From time to time, I will get an email from someone asking me for advice about running a children’s home or an orphanage. While I have a background in psychology and a definitive heart for orphans, I really can’t claim any expertise on best practice. I certainly have opinions, and there is a lot of research available that suggests some of the negative effects of institutional life. But in terms of finding the elusive handbook for doing it well? I don’t know that it’s out there. Do you? Am I missing it? If you know of any resources that detail best practice for orphanages, would you leave a link in the comments? I would love to hear about it. I know there are many books that outline the orphan crisis, the need, and ways people can help, and there seem to be many books that look at the theological call to care for orphans. But I’m talking about a research-based guide to day-to-day orphan care – a book looks at how children can best be nurtured into healthy adults in a group setting. I would love to read more about that. My friend Phil Darke is currently undertaking research of this kind. He is working with a ministry called La Providencia. They are working in Honduras, providing family-based care for orphans there, but a part of Phil’s role is also to research and design a model for family-based orphan care that they can then share with others working in the same field. He wrote this post on his website recently and allowed me to share it here.
Last Thursday, we visited an orphanage in San Pedro Sula from where four of our Providence Children came. The experience was even more eye-opening than I thought it would be and it confirmed that there is a huge need to improve orphan care in Honduras, which is what we are working on through the La Providencia model. The experience also confirmed to me that something is not always better than nothing, particularly when the "something" is terrible, yet gives the illusion that something positive is being done for the kids. Here are some snippets of the issues we saw:
- The bedrooms had holes in the ceiling because the kids were trying to “escape” (word used by the orphanage worker).
- The inside courtyard windows had bars on them because the kids were trying to get out.
- There were 143 kids in a 120 capacity place.
- The budget is $3,000/month, 80% of which goes to payroll; so they put $600/month to care for 143 kids. That is about $3.50/month per kid.
- The “nursery” had about 25 cribs in two small rooms with many cribs holding two children who were severely malnourished and lacking in love.
- There were also special needs children in the nursery. One awful situation had a 10 or 11 year old kid just sitting in a crib, Indian-style, staring into space.
Most of these kids aren’t living – they are simply there. It broke my heart, but also confirmed the importance of what God is doing at La Providencia to improve orphan care and change the paradigm of orphan care around the world. Hopefully we can together see the day when places like this orphanage cease to exist.
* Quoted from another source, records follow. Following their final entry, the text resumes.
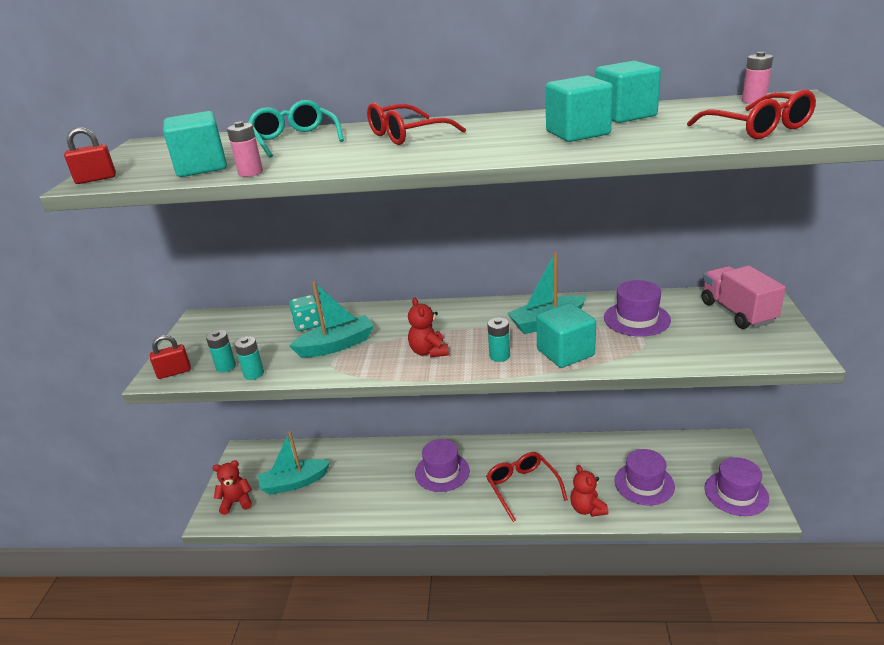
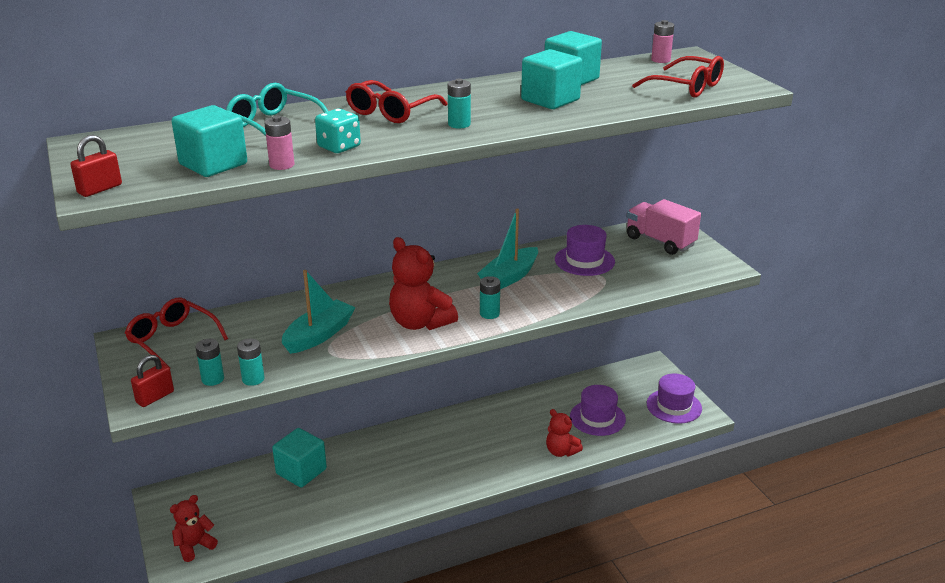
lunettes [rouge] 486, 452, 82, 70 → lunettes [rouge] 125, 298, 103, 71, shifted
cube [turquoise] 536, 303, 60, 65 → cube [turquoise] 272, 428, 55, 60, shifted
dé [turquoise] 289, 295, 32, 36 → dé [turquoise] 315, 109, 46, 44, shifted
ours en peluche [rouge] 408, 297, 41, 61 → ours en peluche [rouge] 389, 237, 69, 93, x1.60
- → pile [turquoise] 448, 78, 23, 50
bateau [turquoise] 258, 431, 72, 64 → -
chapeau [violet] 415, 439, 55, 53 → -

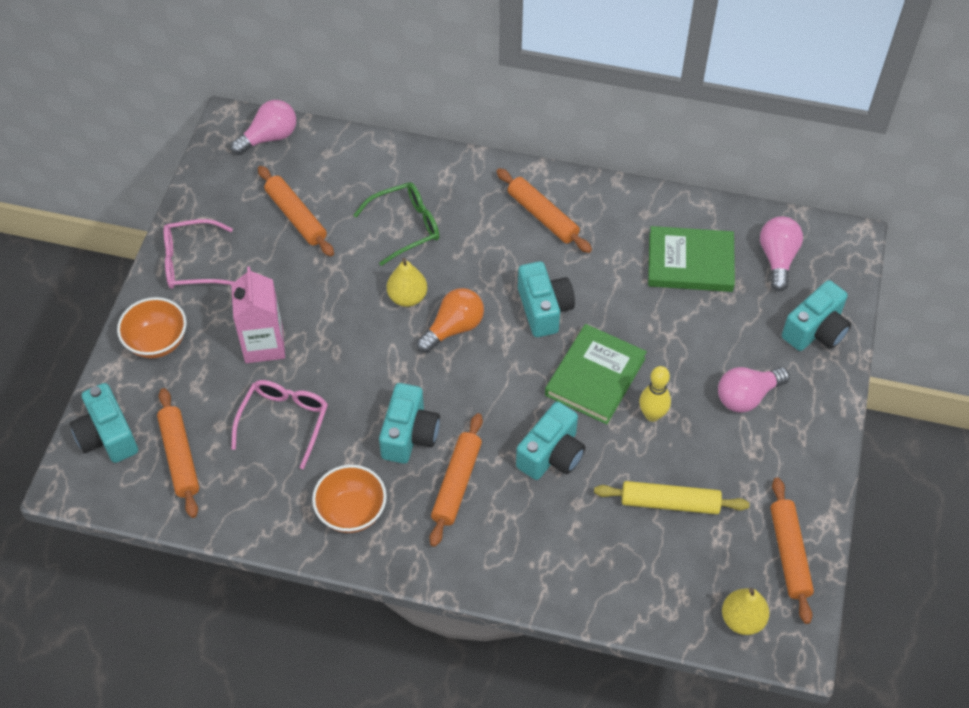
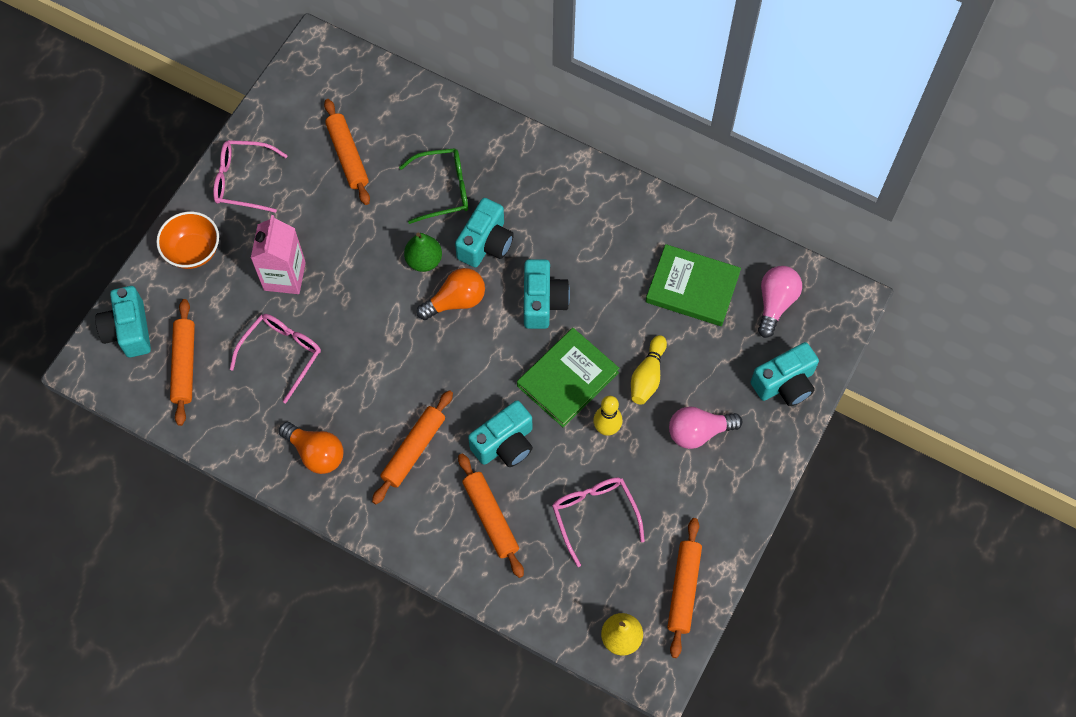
bol [orange] 312, 465, 75, 68 → ampoule [orange] 279, 422, 65, 52
poire [jaune] 387, 258, 40, 49 → poire [vert] 404, 233, 38, 39
appareil photo [turquoise] 379, 383, 61, 81 → appareil photo [turquoise] 455, 198, 59, 70, shifted
rouleau à pâtisserie [orange] 496, 168, 96, 85 → rouleau à pâtisserie [orange] 458, 454, 66, 124, shifted
rouleau à pâtisserie [jaune] 594, 481, 156, 33 → lunettes [rose] 552, 477, 93, 90
- → quille [jaune] 631, 335, 36, 70
ampoule [rose] 231, 100, 65, 55 → -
I truly believe that the situation in San Pedro is not better than nothing because it gives the illusion to the world that something is being done to care for the orphans in Honduras — in reality, these kids are simply in a prison (surrounded by a two story high wall and guard tower) trying to escape. Most of these kids are not being cared for at all – this is not the fault of the loving and well-intentioned workers. It results from the lack of resources and a society that, on the whole, simply doesn’t care about orphans, treating them as sub-human, as trash. While they appear to have school, food, and "helpers," they are lacking almost everything they really need — families, touch, a real education. medical care, and real hope. They are kept from the world, behind the walls. It is tragic and hard to see. Especially when you contrast it with La Providencia and what loving orphan care can look like. And when you know that the only thing standing in the way of loving care like LP is money and a true belief that these kids are human beings, the same as all of us. Lord, help us to have wisdom and discernment to know how to develop La Providencia and share the model so that we together can improve orphan care. Then, we won’t have to see orphanages like the one in San Pedro Sula any longer. That is my prayer.